-- Information given follows --

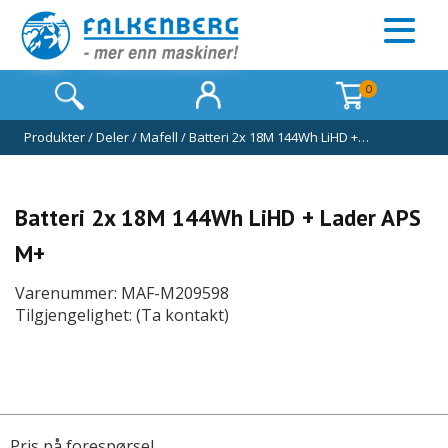
0
Produkter
/
Deler
/
Mafell
/
Batteri 2x 18M 144Wh LiHD +…
Batteri 2x 18M 144Wh LiHD + Lader APS
M+
Varenummer: MAF-M209598
Tilgjengelighet: (Ta kontakt)
Pris på forespørsel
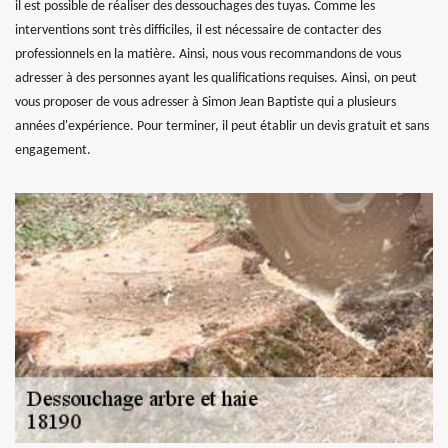
il est possible de réaliser des dessouchages des tuyas. Comme les
interventions sont très difficiles, il est nécessaire de contacter des
professionnels en la matière. Ainsi, nous vous recommandons de vous
adresser à des personnes ayant les qualifications requises. Ainsi, on peut
vous proposer de vous adresser à Simon Jean Baptiste qui a plusieurs
années d'expérience. Pour terminer, il peut établir un devis gratuit et sans
engagement.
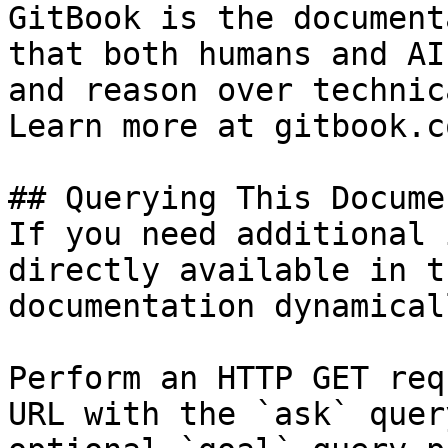
GitBook is the document
that both humans and AI
and reason over technic
Learn more at gitbook.co
## Querying This Docume
If you need additional 
directly available in t
documentation dynamical
Perform an HTTP GET req
URL with the `ask` quer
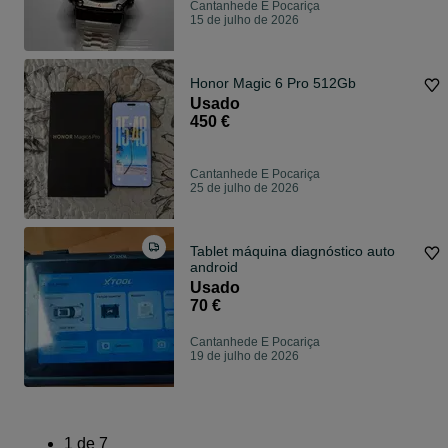
Cantanhede E Pocariça
15 de julho de 2026
Honor Magic 6 Pro 512Gb
Usado
450 €
Cantanhede E Pocariça
25 de julho de 2026
Tablet máquina diagnóstico auto
android
Usado
70 €
Cantanhede E Pocariça
19 de julho de 2026
1
de
7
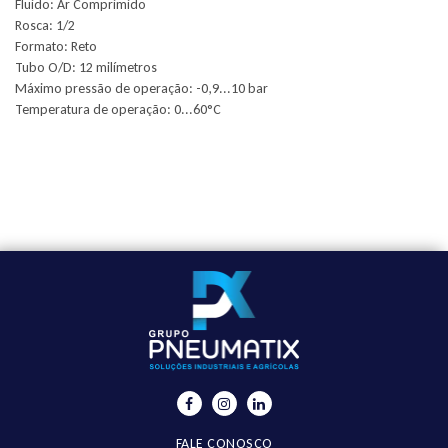
Fluido: Ar Comprimido
Rosca: 1/2
Formato: Reto
Tubo O/D: 12 milímetros
Máximo pressão de operação: -0,9...10 bar
Temperatura de operação: 0...60°C
FALE CONOSCO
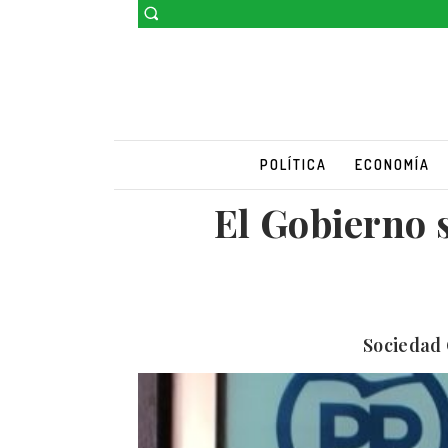
POLÍTICA
ECONOMÍA
El Gobierno 
Sociedad 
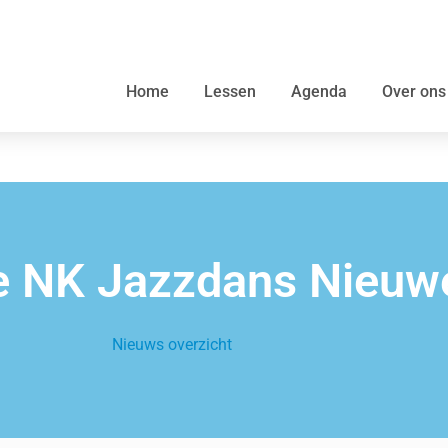
Home
Lessen
Agenda
Over ons
e NK Jazzdans Nieuw
Nieuws overzicht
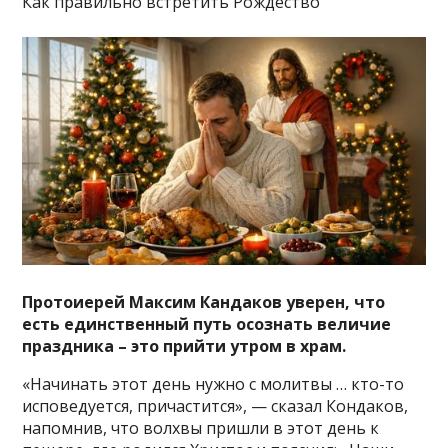
Как правильно встретить Рождество
Протоиерей Максим Кандаков уверен, что
есть единственный путь осознать величие
праздника – это прийти утром в храм.
«Начинать этот день нужно с молитвы … кто-то
исповедуется, причастится», — сказал Кондаков,
напомнив, что волхвы пришли в этот день к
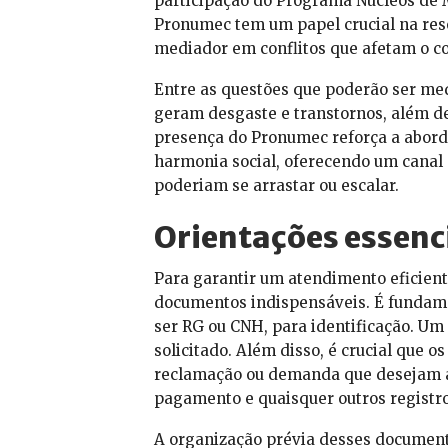
participação do Programa Núcleos de
Pronumec tem um papel crucial na res
mediador em conflitos que afetam o c
Entre as questões que poderão ser med
geram desgaste e transtornos, além de
presença do Pronumec reforça a abord
harmonia social, oferecendo um canal 
poderiam se arrastar ou escalar.
Orientações essenc
Para garantir um atendimento eficient
documentos indispensáveis. É fundame
ser RG ou CNH, para identificação. U
solicitado. Além disso, é crucial que
reclamação ou demanda que desejam ap
pagamento e quaisquer outros registro
A organização prévia desses documento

-- Information given concluded --

- _Task brief_
Note down each line above where the word "Batteri" occurs.

- _Task result_
Batteri 2x 18M 144Wh LiHD +…
Batteri 2x 18M 144Wh LiHD + Lader APS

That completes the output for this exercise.